Guerra com o Parlamento
«Os líderes democraticamente eleitos da Europa devem decidir quem lidera estas instituições e não aceitar um processo que nunca foi acordado» – defendeu Cameron em conferência de imprensa, referindo-se à antecipação dos partidos políticos europeus, que apostaram na ideia dos ‘supercandidatos’ para combater as tão recorrentes referências à falta de legitimidade democrática dos dirigentes comunitários.
No Twitter, o britânico celebrou o facto de «todos os grandes partidos do Reino Unido» estarem «unidos num ponto: Jean-Claude Juncker não deve ser presidente da Comissão Europeia». O que, em assuntos europeus, até nem é novidade, ao contrário dos apoios externos que vai somando. «A apresentação de ‘supercandidatos’ não está prevista no Tratado de Lisboa», sublinhou o anfitrião Fredrik Reinfeldt, ao acusar o conceito de «afastar muitos possíveis candidatos a cargos de topo».

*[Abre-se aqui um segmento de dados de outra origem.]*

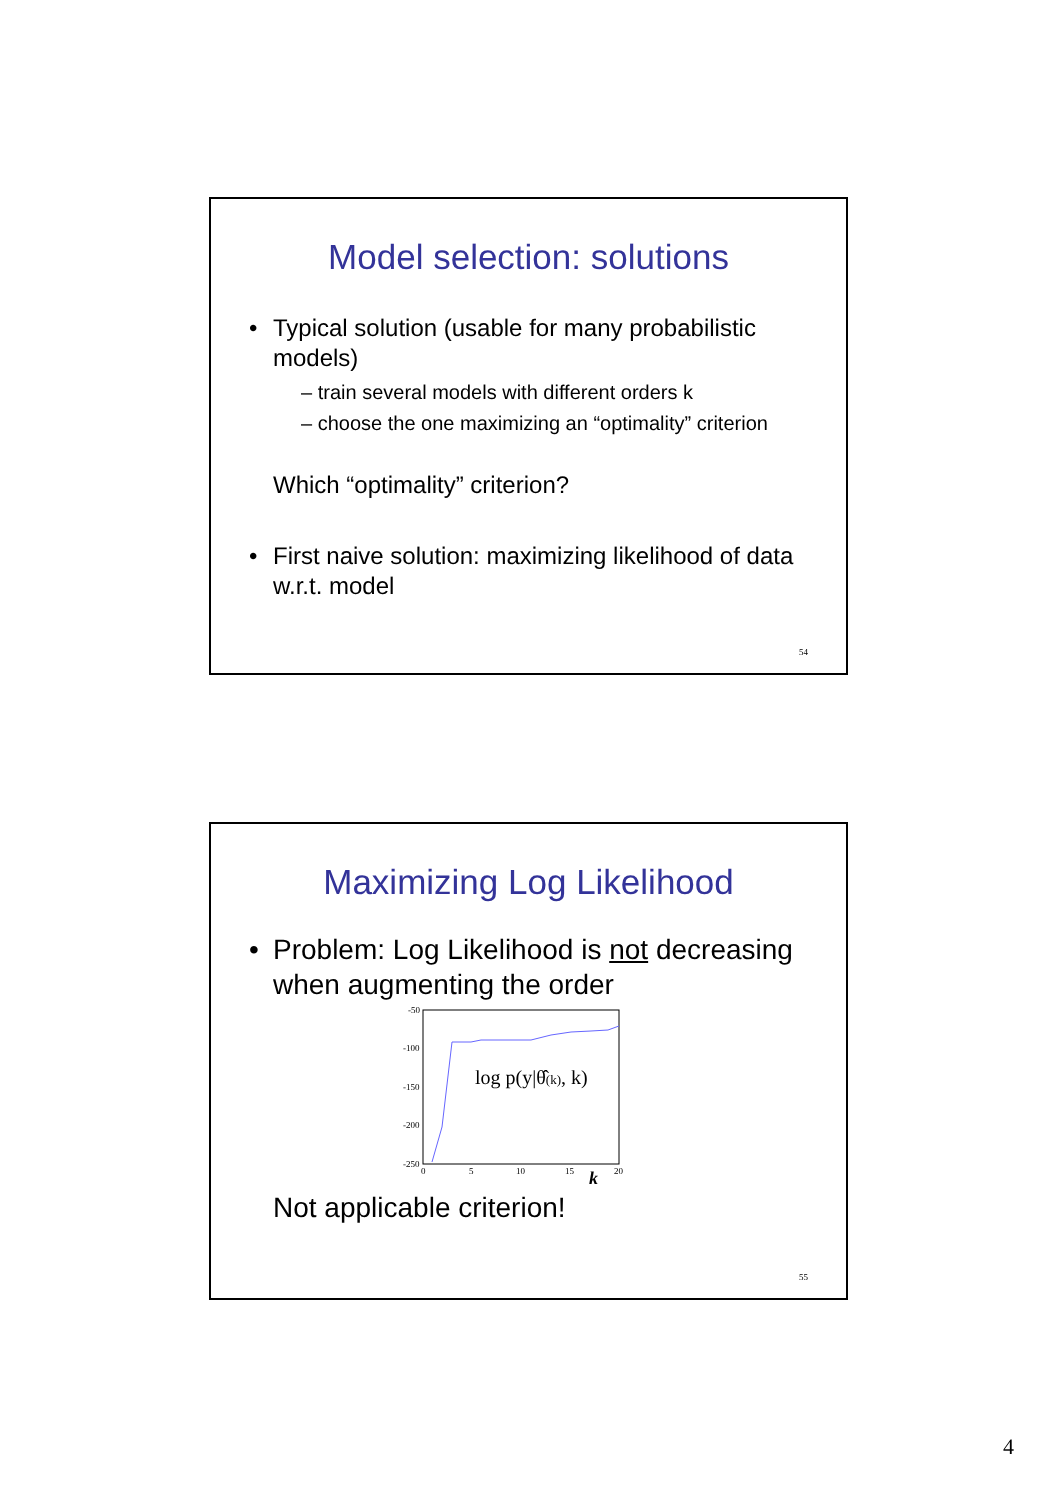Model selection: solutions
Typical solution (usable for many probabilistic models)
– train several models with different orders k
– choose the one maximizing an “optimality” criterion
Which “optimality” criterion?
First naive solution: maximizing likelihood of data w.r.t. model
54
Maximizing Log Likelihood
Problem: Log Likelihood is not decreasing when augmenting the order
-50
-100
-150
-200
-250
0
5
10
15
20
log p(y|θ̂(k), k)
k
Not applicable criterion!
55
4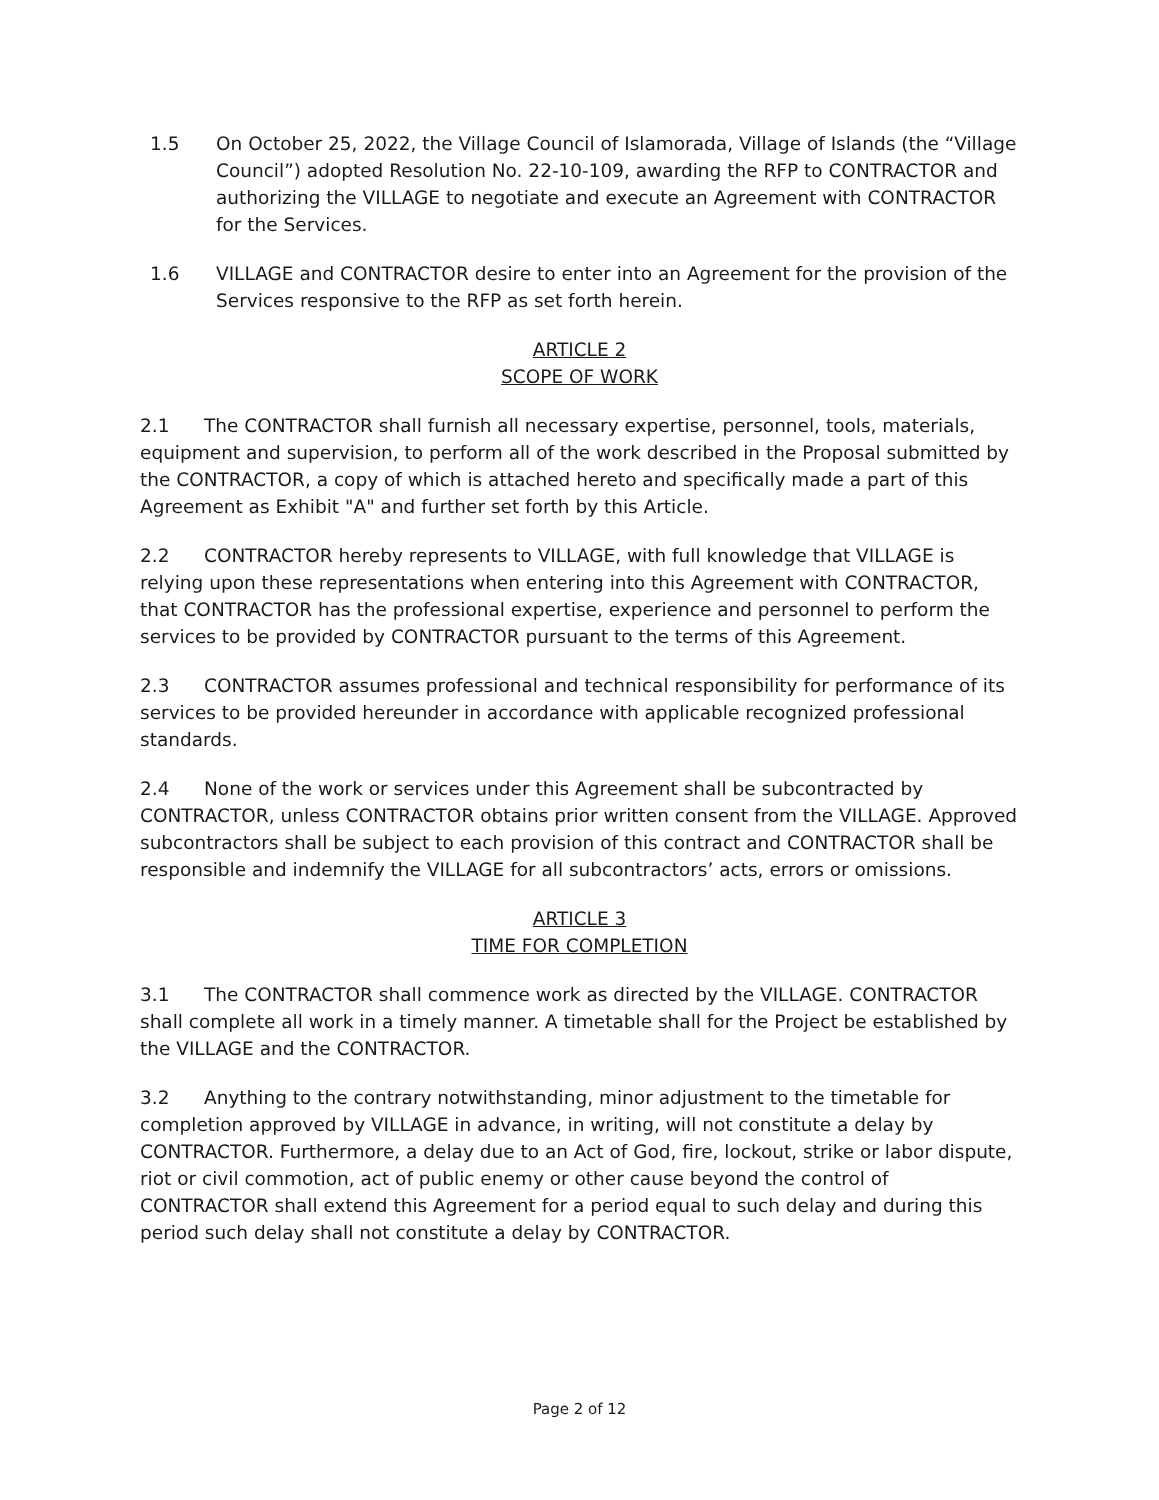1.5 On October 25, 2022, the Village Council of Islamorada, Village of Islands (the “Village Council”) adopted Resolution No. 22-10-109, awarding the RFP to CONTRACTOR and authorizing the VILLAGE to negotiate and execute an Agreement with CONTRACTOR for the Services.
1.6 VILLAGE and CONTRACTOR desire to enter into an Agreement for the provision of the Services responsive to the RFP as set forth herein.
ARTICLE 2
SCOPE OF WORK
2.1 The CONTRACTOR shall furnish all necessary expertise, personnel, tools, materials, equipment and supervision, to perform all of the work described in the Proposal submitted by the CONTRACTOR, a copy of which is attached hereto and specifically made a part of this Agreement as Exhibit "A" and further set forth by this Article.
2.2 CONTRACTOR hereby represents to VILLAGE, with full knowledge that VILLAGE is relying upon these representations when entering into this Agreement with CONTRACTOR, that CONTRACTOR has the professional expertise, experience and personnel to perform the services to be provided by CONTRACTOR pursuant to the terms of this Agreement.
2.3 CONTRACTOR assumes professional and technical responsibility for performance of its services to be provided hereunder in accordance with applicable recognized professional standards.
2.4 None of the work or services under this Agreement shall be subcontracted by CONTRACTOR, unless CONTRACTOR obtains prior written consent from the VILLAGE. Approved subcontractors shall be subject to each provision of this contract and CONTRACTOR shall be responsible and indemnify the VILLAGE for all subcontractors’ acts, errors or omissions.
ARTICLE 3
TIME FOR COMPLETION
3.1 The CONTRACTOR shall commence work as directed by the VILLAGE. CONTRACTOR shall complete all work in a timely manner. A timetable shall for the Project be established by the VILLAGE and the CONTRACTOR.
3.2 Anything to the contrary notwithstanding, minor adjustment to the timetable for completion approved by VILLAGE in advance, in writing, will not constitute a delay by CONTRACTOR. Furthermore, a delay due to an Act of God, fire, lockout, strike or labor dispute, riot or civil commotion, act of public enemy or other cause beyond the control of CONTRACTOR shall extend this Agreement for a period equal to such delay and during this period such delay shall not constitute a delay by CONTRACTOR.
Page 2 of 12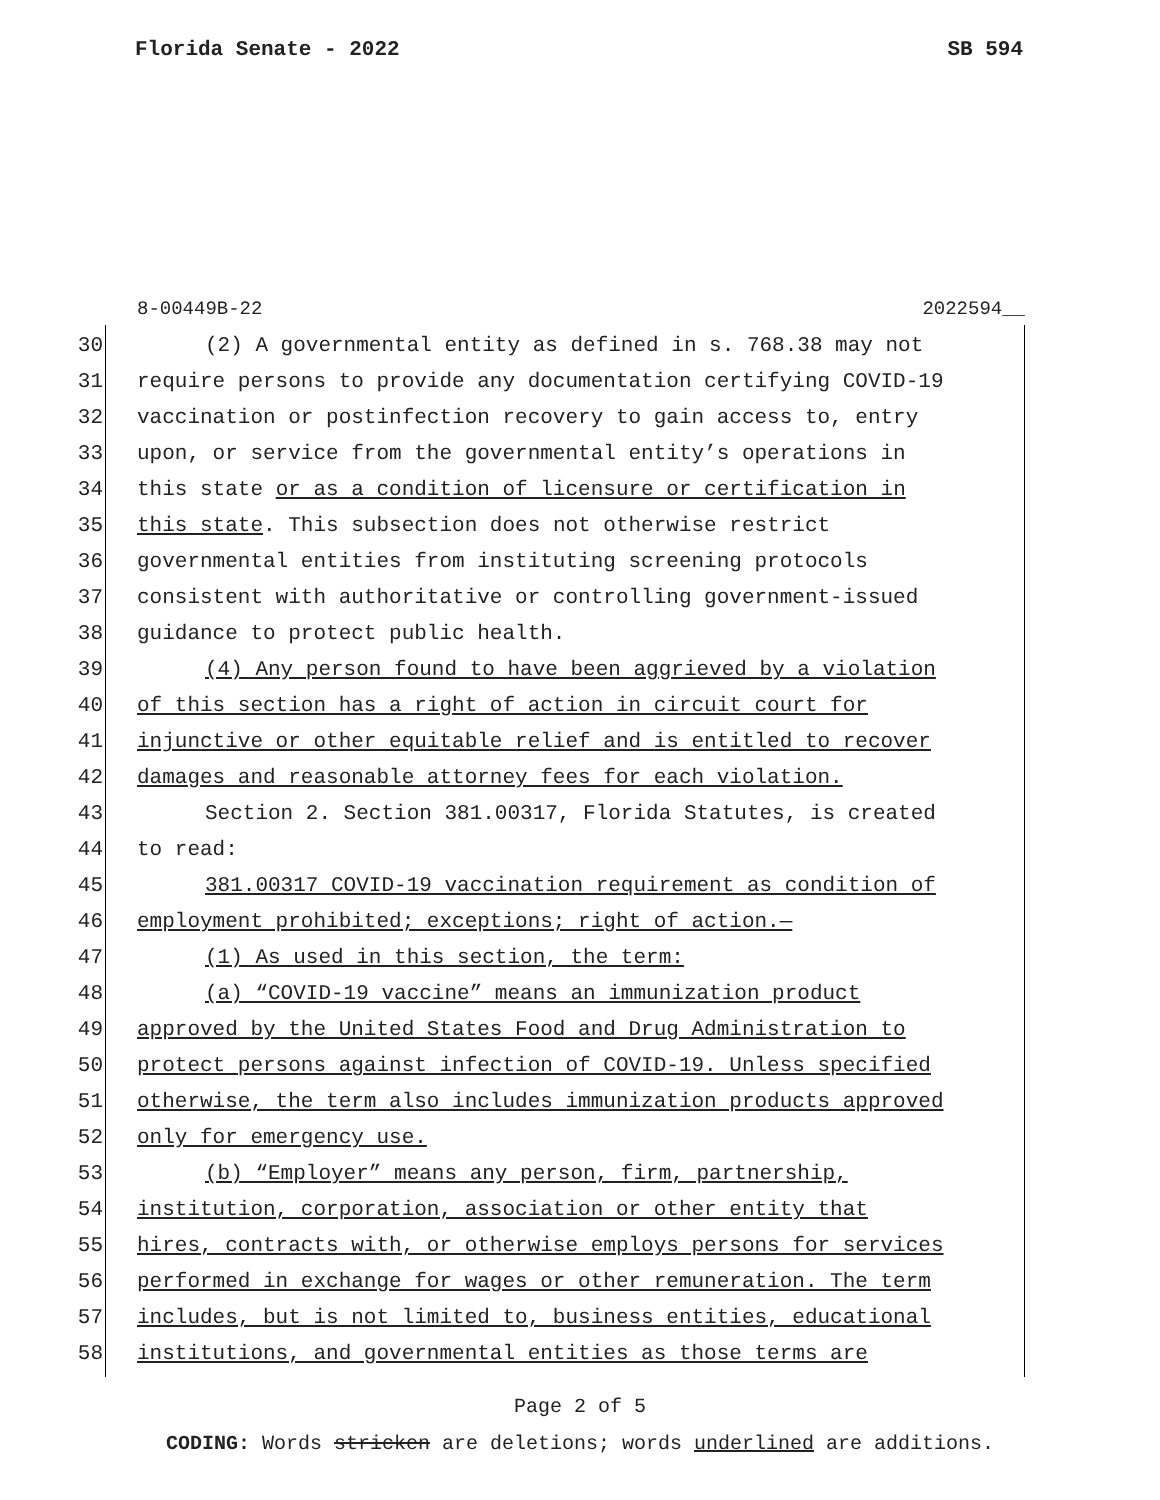Florida Senate - 2022 SB 594
8-00449B-22 2022594__
30 (2) A governmental entity as defined in s. 768.38 may not
31 require persons to provide any documentation certifying COVID-19
32 vaccination or postinfection recovery to gain access to, entry
33 upon, or service from the governmental entity’s operations in
34 this state or as a condition of licensure or certification in
35 this state. This subsection does not otherwise restrict
36 governmental entities from instituting screening protocols
37 consistent with authoritative or controlling government-issued
38 guidance to protect public health.
39 (4) Any person found to have been aggrieved by a violation
40 of this section has a right of action in circuit court for
41 injunctive or other equitable relief and is entitled to recover
42 damages and reasonable attorney fees for each violation.
43 Section 2. Section 381.00317, Florida Statutes, is created
44 to read:
45 381.00317 COVID-19 vaccination requirement as condition of
46 employment prohibited; exceptions; right of action.—
47 (1) As used in this section, the term:
48 (a) “COVID-19 vaccine” means an immunization product
49 approved by the United States Food and Drug Administration to
50 protect persons against infection of COVID-19. Unless specified
51 otherwise, the term also includes immunization products approved
52 only for emergency use.
53 (b) “Employer” means any person, firm, partnership,
54 institution, corporation, association or other entity that
55 hires, contracts with, or otherwise employs persons for services
56 performed in exchange for wages or other remuneration. The term
57 includes, but is not limited to, business entities, educational
58 institutions, and governmental entities as those terms are
Page 2 of 5
CODING: Words stricken are deletions; words underlined are additions.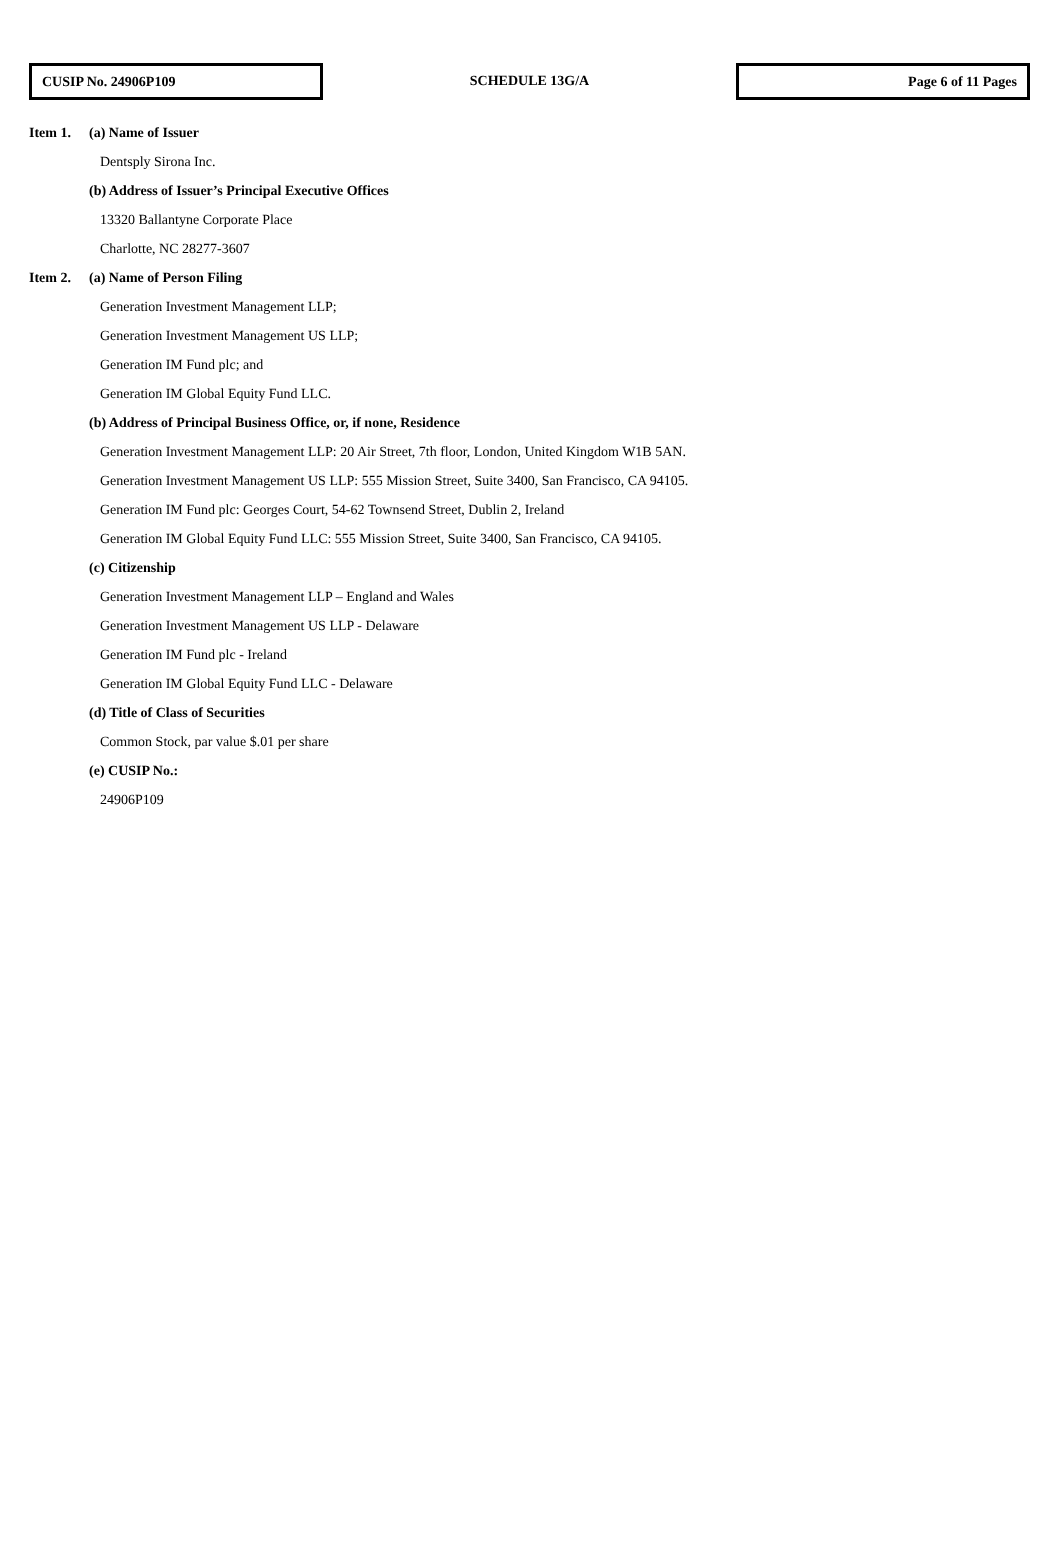CUSIP No. 24906P109
SCHEDULE 13G/A
Page 6 of 11 Pages
Item 1. (a) Name of Issuer
Dentsply Sirona Inc.
(b) Address of Issuer’s Principal Executive Offices
13320 Ballantyne Corporate Place
Charlotte, NC 28277-3607
Item 2. (a) Name of Person Filing
Generation Investment Management LLP;
Generation Investment Management US LLP;
Generation IM Fund plc; and
Generation IM Global Equity Fund LLC.
(b) Address of Principal Business Office, or, if none, Residence
Generation Investment Management LLP: 20 Air Street, 7th floor, London, United Kingdom W1B 5AN.
Generation Investment Management US LLP: 555 Mission Street, Suite 3400, San Francisco, CA 94105.
Generation IM Fund plc: Georges Court, 54-62 Townsend Street, Dublin 2, Ireland
Generation IM Global Equity Fund LLC: 555 Mission Street, Suite 3400, San Francisco, CA 94105.
(c) Citizenship
Generation Investment Management LLP – England and Wales
Generation Investment Management US LLP - Delaware
Generation IM Fund plc - Ireland
Generation IM Global Equity Fund LLC - Delaware
(d) Title of Class of Securities
Common Stock, par value $.01 per share
(e) CUSIP No.:
24906P109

Outro grande factor da resistência britânica a Juncker é o passado de eurocrata do luxemburguês. Com papel de relevo em reformas como as de Maastricht, do nascimento do euro ou do combate à crise (ver caixa), Juncker é um acérrimo defensor de uma integração europeia acusada no Reino Unido de ser a causa dos efeitos da crise no Velho Continente.
Cameron prometeu que, se for reeleito no próximo ano, convocará um referendo sobre a filiação europeia do Reino Unido, depois de negociar com Bruxelas a devolução a Londres de poderes perdidos para a UE ao longo dos anos.
«Obviamente que a abordagem da UE daqui até lá será muito importante. Se conseguirmos alcançar as reformas, demonstrar abertura, competitividade, flexibilidade e menos interferência, ajudará. Se a UE não for nessa direcção, não ajudará. É muito simples e óbvio», afirmou o britânico, para irritação de Merkel. «As ameaças não fazem parte do espírito europeu, não é assim que trabalhamos», respondeu a alemã.
Merkel, que concorda com algumas das ideias de Cameron – incluindo restrições à livre mobilidade dos cidadãos como forma de combate ao ‘turismo social’, designação dada ao fenómeno da caça de subsídios estatais de outros países da UE –, também já defendeu que «só um louco vê com indiferença se o Reino Unido aceita ou não, se está presente ou não».
A chanceler repete que apoia Juncker, mas ressalva que «a decisão será tomada num espírito europeu», deixando ainda em aberto a possibilidade de se ver obrigada a apoiar uma segunda escolha, pois Cameron pode estar à beira de conseguir formar uma minoria de bloqueio no Conselho.
Cameron reforçado
O apoio de Suécia, Holanda e Hungria garantem o mínimo de quatro países exigidos para travar a nomeação. Mas só com o italiano Matteo Renzi será exequível uma aproximação à fasquia de representação de 35% da população europeia, também exigida.
Este cenário é possível, até porque Cameron mostra facilidade em somar aliados na outra instituição envolvida no processo. «O grupo de Reformistas e Conservadores Europeus (ECR) alcançou os 55 deputados, ficando a apenas quatro membros da Aliança de Liberais e Democratas Europeus (ALDE)», lia-se na semana passada no site do grupo que Cameron fundou ao retirar o seu partido do PPE.
«David Cameron está a tentar negociar uma UE mais leve e melhor, vamos tentar ajudá-lo», anunciou o líder do Partido dos Finlandeses, ao justificar a decisão de trocar o grupo eurocéptico de Nigel Farage (Europa da Liberdade e da Democracia, EFD) pelo de Cameron – um gesto repetido pelos populares dinamarqueses.
Até dia 24, data final para a formação de grupos, Cameron receberá ainda novos membros, como os Gregos Independentes ou a Alternativa para a Alemanha, defensora do fim do euro. Marinho Pinto e José Inácio Faria, eurodeputados portugueses eleitos pelo MPT, é que já ‘fugiram’ para o grupo liberal (em vez de integrarem Os Verdes, que seriam a sua família natural).